**How to complete this task**
Reproduce the passage of the article on insurance companies and biased doctors that begins with the words "Independent Medical Exams" and ends after the words "the injured claimant.", without changing anything.

**Source document**
*** Begin section ***

Can Insurance Companies Hire Biased Doctors?
When an individual suffers injuries at work, he or she will likely qualify for workers’ compensation benefits or an insurance settlement to cover his or her damages, including medical expenses and lost wages. However, securing compensation for a workplace injury is far more difficult than simply filing an insurance claim and waiting for a check. Insurance companies want to ensure that a claim is valid and falls within the scope of the policy in question before paying out on the claim. This usually entails an investigation which may include examination by a doctor chosen by the insurer.
The problem is a growing concern over the number of doctors siding with insurance companies and disputing patients’ claims. When an employee files a workers’ compensation claim, he or she must see a doctor from a list provided by the employer’s workers’ compensation insurance company. If the injured employee requires emergency treatment, then he or she may visit any available doctor, but the patient must return to one of the insurer’s approved doctors once the emergency situation stabilizes.
Independent Medical Exams After Workplace Injuries
After an employee sustains a work-related injury, the employer’s insurance carrier will likely request that the employee submit to an independent medical examination. An insurer will likely deny a claim if the claimant refuses to undergo such an examination. Workers’ compensation insurance carriers want to find any medical reason possible to prove that a claimant is ready to return to work, which results in less benefits for the injured claimant.

*** End section ***

**Records contained in a dataset**
*** Begin section ***

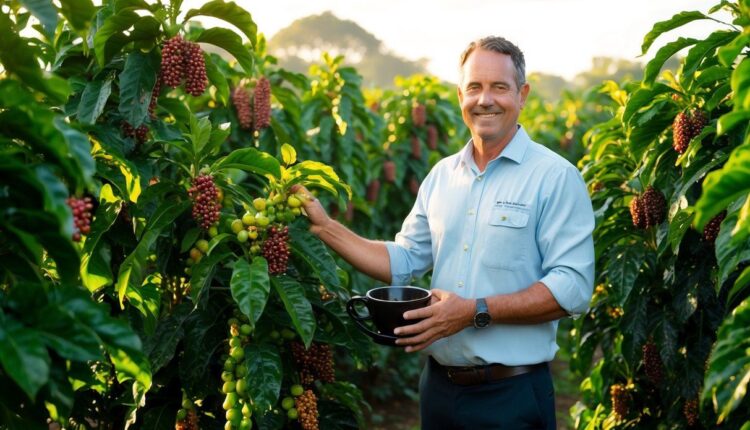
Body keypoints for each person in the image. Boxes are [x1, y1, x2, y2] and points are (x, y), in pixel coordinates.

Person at [294, 36, 594, 429]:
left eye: (499, 87)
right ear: (460, 96)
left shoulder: (554, 177)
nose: (485, 99)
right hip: (438, 390)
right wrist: (325, 227)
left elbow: (571, 288)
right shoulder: (441, 176)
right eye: (474, 87)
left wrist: (473, 311)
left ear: (522, 95)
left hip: (511, 395)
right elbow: (402, 261)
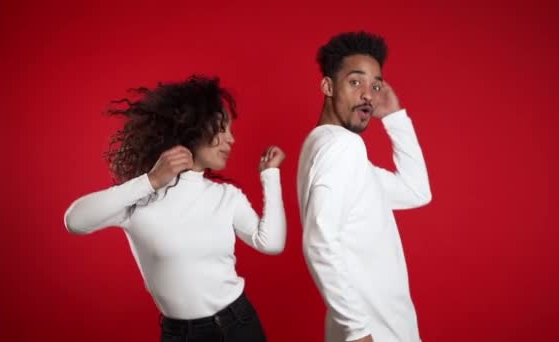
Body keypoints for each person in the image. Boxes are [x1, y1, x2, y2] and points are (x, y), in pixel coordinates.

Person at [64, 75, 286, 342]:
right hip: (181, 335)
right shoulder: (140, 199)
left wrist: (270, 176)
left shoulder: (226, 196)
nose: (231, 140)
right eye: (222, 128)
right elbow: (75, 220)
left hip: (239, 324)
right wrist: (152, 181)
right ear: (193, 128)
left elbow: (270, 244)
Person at [297, 31, 432, 342]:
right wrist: (359, 332)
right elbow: (319, 242)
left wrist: (395, 117)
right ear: (328, 86)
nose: (368, 94)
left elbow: (416, 192)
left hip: (373, 327)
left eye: (375, 85)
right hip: (374, 332)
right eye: (355, 82)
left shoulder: (326, 146)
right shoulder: (343, 148)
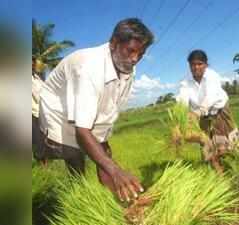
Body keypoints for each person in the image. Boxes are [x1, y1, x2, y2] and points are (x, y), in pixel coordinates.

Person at [37, 18, 154, 202]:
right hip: (60, 114)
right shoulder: (89, 67)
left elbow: (108, 108)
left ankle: (118, 201)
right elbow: (82, 131)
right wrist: (114, 170)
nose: (135, 58)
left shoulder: (127, 66)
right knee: (74, 155)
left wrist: (108, 161)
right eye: (131, 50)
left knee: (104, 156)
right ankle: (79, 196)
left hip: (90, 111)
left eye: (141, 53)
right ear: (114, 43)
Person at [176, 49, 239, 173]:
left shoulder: (212, 76)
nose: (196, 67)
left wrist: (196, 113)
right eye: (193, 64)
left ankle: (234, 168)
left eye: (199, 64)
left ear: (206, 64)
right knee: (206, 143)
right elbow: (182, 100)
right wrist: (181, 119)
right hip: (202, 117)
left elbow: (210, 97)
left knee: (226, 145)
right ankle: (217, 172)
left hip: (219, 112)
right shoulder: (185, 82)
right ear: (189, 66)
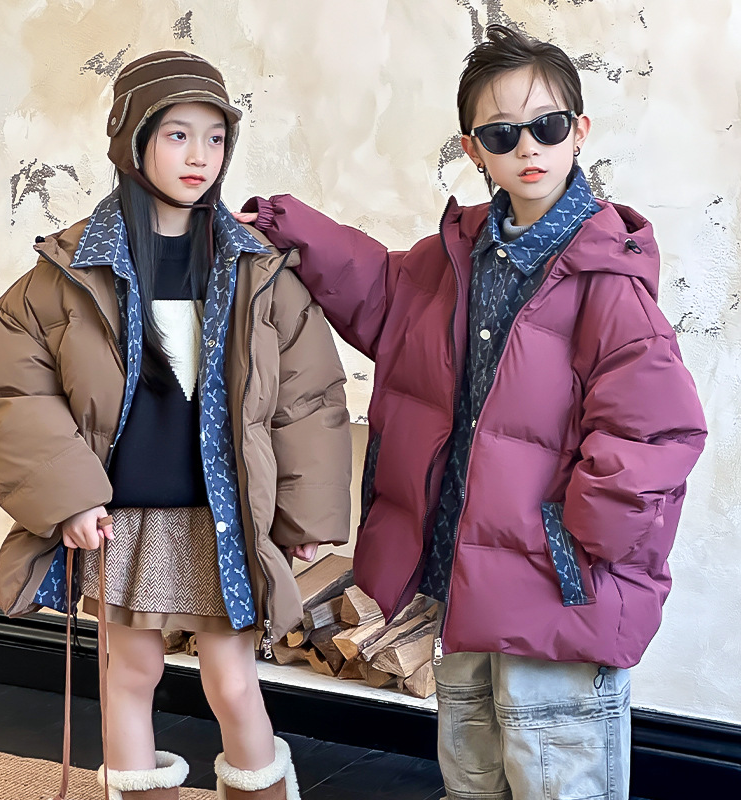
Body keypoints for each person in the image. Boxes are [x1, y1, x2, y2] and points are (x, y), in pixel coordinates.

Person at [235, 25, 707, 800]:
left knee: (557, 772)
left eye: (547, 126)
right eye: (501, 133)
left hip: (557, 589)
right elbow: (378, 291)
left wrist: (579, 545)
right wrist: (288, 223)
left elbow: (656, 430)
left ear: (580, 131)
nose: (529, 147)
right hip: (460, 575)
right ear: (473, 149)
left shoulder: (606, 282)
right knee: (474, 766)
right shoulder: (456, 259)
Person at [0, 51, 352, 800]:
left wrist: (304, 516)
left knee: (233, 678)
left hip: (225, 514)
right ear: (132, 140)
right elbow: (13, 388)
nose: (199, 156)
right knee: (130, 671)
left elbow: (308, 398)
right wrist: (70, 497)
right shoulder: (71, 270)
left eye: (215, 138)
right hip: (124, 517)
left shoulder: (257, 268)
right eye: (178, 135)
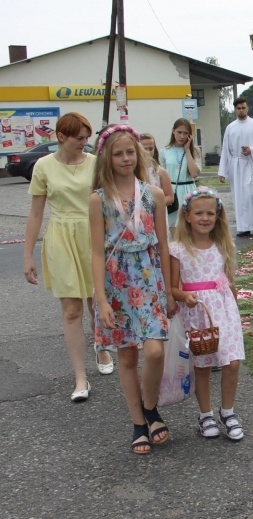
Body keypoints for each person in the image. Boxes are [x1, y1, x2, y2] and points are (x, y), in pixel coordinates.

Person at [89, 124, 172, 455]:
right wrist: (100, 300)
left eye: (129, 152)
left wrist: (169, 289)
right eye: (118, 153)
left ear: (139, 154)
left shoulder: (153, 194)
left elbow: (165, 245)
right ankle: (139, 423)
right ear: (106, 158)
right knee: (126, 356)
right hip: (116, 282)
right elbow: (96, 252)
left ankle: (150, 407)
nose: (125, 158)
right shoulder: (98, 200)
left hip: (149, 278)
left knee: (154, 350)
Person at [23, 112, 115, 400]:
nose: (85, 143)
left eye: (88, 137)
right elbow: (36, 213)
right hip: (61, 237)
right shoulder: (43, 166)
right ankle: (80, 378)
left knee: (96, 304)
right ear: (61, 137)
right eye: (79, 138)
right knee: (72, 309)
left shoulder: (96, 163)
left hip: (95, 235)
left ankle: (101, 346)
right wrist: (28, 256)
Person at [169, 186, 245, 441]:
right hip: (196, 311)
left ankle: (228, 411)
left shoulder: (222, 244)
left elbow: (229, 279)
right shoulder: (178, 249)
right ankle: (205, 415)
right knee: (202, 365)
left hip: (223, 310)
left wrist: (235, 309)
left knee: (232, 362)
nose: (205, 218)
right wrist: (184, 297)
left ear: (218, 216)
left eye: (210, 213)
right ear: (187, 216)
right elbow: (171, 286)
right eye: (199, 213)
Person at [217, 98, 253, 237]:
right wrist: (223, 171)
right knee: (239, 197)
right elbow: (226, 150)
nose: (241, 110)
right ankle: (244, 227)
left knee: (252, 195)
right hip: (236, 165)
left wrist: (251, 149)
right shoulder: (230, 127)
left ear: (247, 108)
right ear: (235, 109)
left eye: (243, 107)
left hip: (250, 164)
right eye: (238, 108)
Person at [161, 118, 201, 229]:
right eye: (179, 132)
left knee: (190, 225)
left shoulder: (195, 150)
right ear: (173, 131)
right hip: (172, 190)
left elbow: (194, 173)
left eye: (185, 133)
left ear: (190, 135)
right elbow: (161, 174)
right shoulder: (164, 151)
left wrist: (187, 150)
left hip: (189, 189)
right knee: (172, 225)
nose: (182, 136)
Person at [140, 133, 175, 227]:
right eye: (144, 149)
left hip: (158, 214)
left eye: (151, 148)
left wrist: (155, 204)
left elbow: (170, 197)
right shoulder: (133, 172)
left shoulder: (160, 172)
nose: (148, 152)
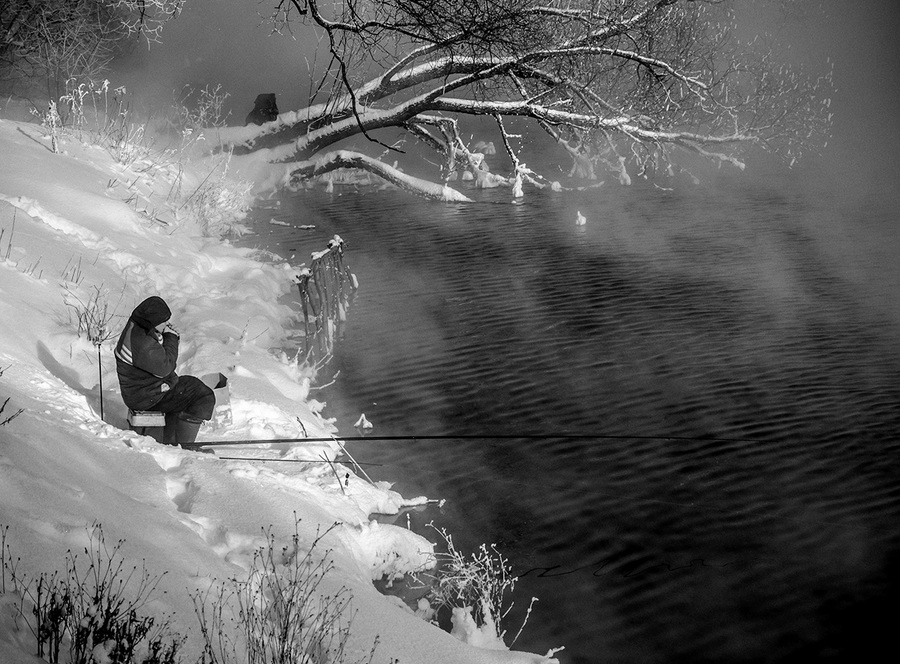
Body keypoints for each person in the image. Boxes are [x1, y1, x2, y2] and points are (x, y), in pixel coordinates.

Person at [115, 296, 215, 444]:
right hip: (147, 398)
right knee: (203, 396)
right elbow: (166, 367)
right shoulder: (142, 344)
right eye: (163, 322)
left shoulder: (136, 327)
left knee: (189, 385)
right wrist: (171, 337)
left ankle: (171, 434)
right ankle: (184, 445)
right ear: (152, 322)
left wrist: (163, 335)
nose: (166, 324)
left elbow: (154, 356)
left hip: (141, 392)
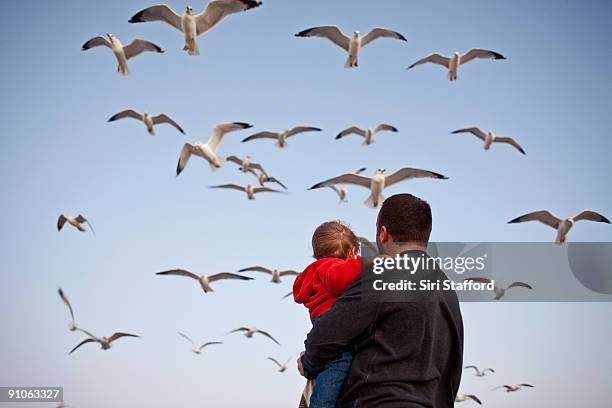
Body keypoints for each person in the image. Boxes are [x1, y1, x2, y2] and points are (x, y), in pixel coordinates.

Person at [298, 194, 464, 408]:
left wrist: (308, 363)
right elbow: (454, 369)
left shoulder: (384, 274)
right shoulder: (448, 292)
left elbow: (326, 334)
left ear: (383, 234)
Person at [293, 221, 364, 408]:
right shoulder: (330, 268)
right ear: (351, 252)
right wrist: (367, 263)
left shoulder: (314, 270)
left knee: (327, 365)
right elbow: (340, 278)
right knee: (338, 364)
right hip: (332, 322)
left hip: (321, 322)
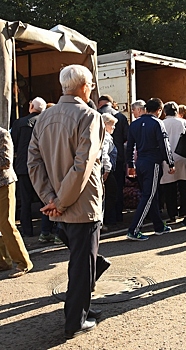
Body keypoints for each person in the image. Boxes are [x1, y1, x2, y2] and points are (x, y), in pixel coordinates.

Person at [28, 64, 105, 337]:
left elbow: (33, 164)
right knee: (82, 264)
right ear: (84, 86)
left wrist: (50, 198)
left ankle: (84, 308)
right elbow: (83, 166)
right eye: (91, 83)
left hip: (59, 202)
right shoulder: (90, 116)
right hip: (81, 203)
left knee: (82, 257)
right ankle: (75, 320)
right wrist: (60, 201)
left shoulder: (43, 118)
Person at [126, 98, 175, 241]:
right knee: (148, 195)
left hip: (140, 162)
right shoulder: (157, 123)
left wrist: (131, 165)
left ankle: (159, 226)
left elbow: (129, 147)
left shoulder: (134, 124)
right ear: (159, 111)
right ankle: (134, 229)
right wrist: (170, 162)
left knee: (150, 194)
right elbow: (164, 144)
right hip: (152, 163)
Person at [10, 97, 48, 238]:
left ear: (31, 107)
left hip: (23, 166)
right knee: (45, 198)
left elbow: (12, 143)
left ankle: (27, 231)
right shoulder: (46, 122)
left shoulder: (19, 123)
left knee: (25, 200)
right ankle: (46, 230)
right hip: (42, 167)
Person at [0, 126, 33, 278]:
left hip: (4, 183)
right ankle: (3, 262)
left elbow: (6, 161)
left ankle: (23, 262)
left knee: (6, 223)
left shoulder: (3, 133)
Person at [97, 94, 129, 223]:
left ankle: (107, 218)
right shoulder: (121, 116)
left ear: (100, 104)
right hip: (117, 160)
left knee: (104, 192)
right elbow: (127, 137)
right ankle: (118, 216)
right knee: (117, 189)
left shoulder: (95, 115)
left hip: (101, 164)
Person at [159, 101, 186, 223]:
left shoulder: (162, 123)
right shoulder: (184, 122)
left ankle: (172, 215)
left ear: (164, 112)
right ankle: (185, 211)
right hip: (183, 157)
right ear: (177, 111)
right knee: (184, 185)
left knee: (169, 188)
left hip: (167, 159)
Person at [101, 113, 119, 227]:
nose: (114, 128)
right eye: (112, 125)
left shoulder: (104, 136)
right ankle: (108, 220)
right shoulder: (106, 137)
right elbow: (104, 154)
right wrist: (107, 170)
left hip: (106, 169)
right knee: (110, 194)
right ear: (105, 124)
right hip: (106, 170)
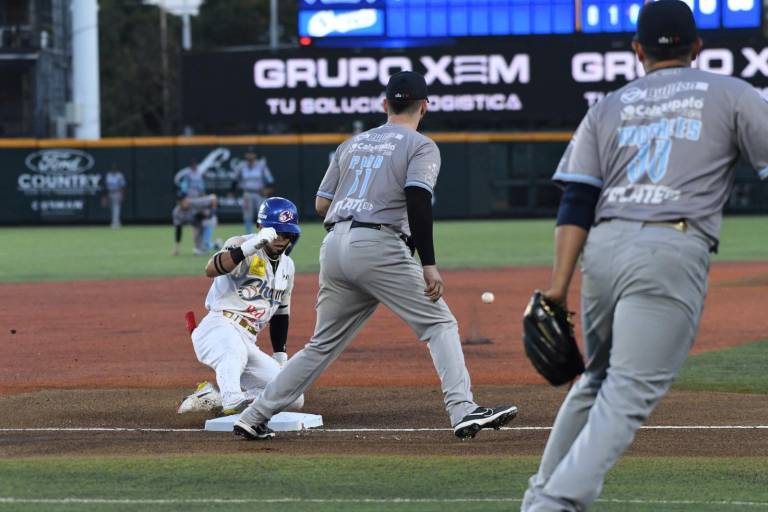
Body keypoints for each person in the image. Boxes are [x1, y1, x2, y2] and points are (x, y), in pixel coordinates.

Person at [521, 2, 768, 510]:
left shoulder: (609, 105)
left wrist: (557, 287)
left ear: (638, 51)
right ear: (698, 48)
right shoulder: (733, 93)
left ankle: (538, 497)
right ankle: (555, 505)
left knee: (597, 378)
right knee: (628, 392)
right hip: (669, 247)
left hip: (604, 249)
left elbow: (577, 199)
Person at [233, 71, 518, 441]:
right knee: (439, 324)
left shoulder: (351, 145)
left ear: (385, 105)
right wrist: (428, 263)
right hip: (378, 245)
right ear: (424, 107)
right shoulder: (420, 145)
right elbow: (418, 199)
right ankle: (462, 409)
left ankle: (254, 415)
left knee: (321, 345)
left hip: (334, 246)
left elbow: (321, 204)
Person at [177, 197, 304, 415]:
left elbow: (281, 312)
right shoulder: (240, 244)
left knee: (293, 396)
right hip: (219, 327)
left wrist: (280, 355)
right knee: (233, 351)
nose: (281, 239)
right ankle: (232, 400)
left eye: (287, 234)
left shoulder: (287, 266)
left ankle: (214, 397)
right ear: (261, 227)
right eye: (276, 232)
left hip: (248, 340)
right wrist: (250, 247)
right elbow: (211, 269)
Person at [232, 146, 274, 234]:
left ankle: (264, 234)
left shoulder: (261, 165)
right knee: (247, 216)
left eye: (252, 154)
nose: (250, 155)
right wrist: (232, 191)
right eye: (248, 154)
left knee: (263, 214)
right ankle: (249, 234)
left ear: (255, 155)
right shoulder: (241, 166)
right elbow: (235, 180)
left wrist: (269, 189)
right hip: (247, 193)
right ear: (245, 155)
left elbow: (270, 180)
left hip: (259, 193)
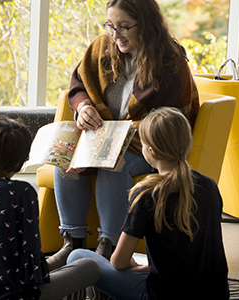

*** End section ***

**Expected answer**
Independent Medical Exams After Workplace Injuries
After an employee sustains a work-related injury, the employer’s insurance carrier will likely request that the employee submit to an independent medical examination. An insurer will likely deny a claim if the claimant refuses to undergo such an examination. Workers’ compensation insurance carriers want to find any medical reason possible to prove that a claimant is ready to return to work, which results in less benefits for the injured claimant.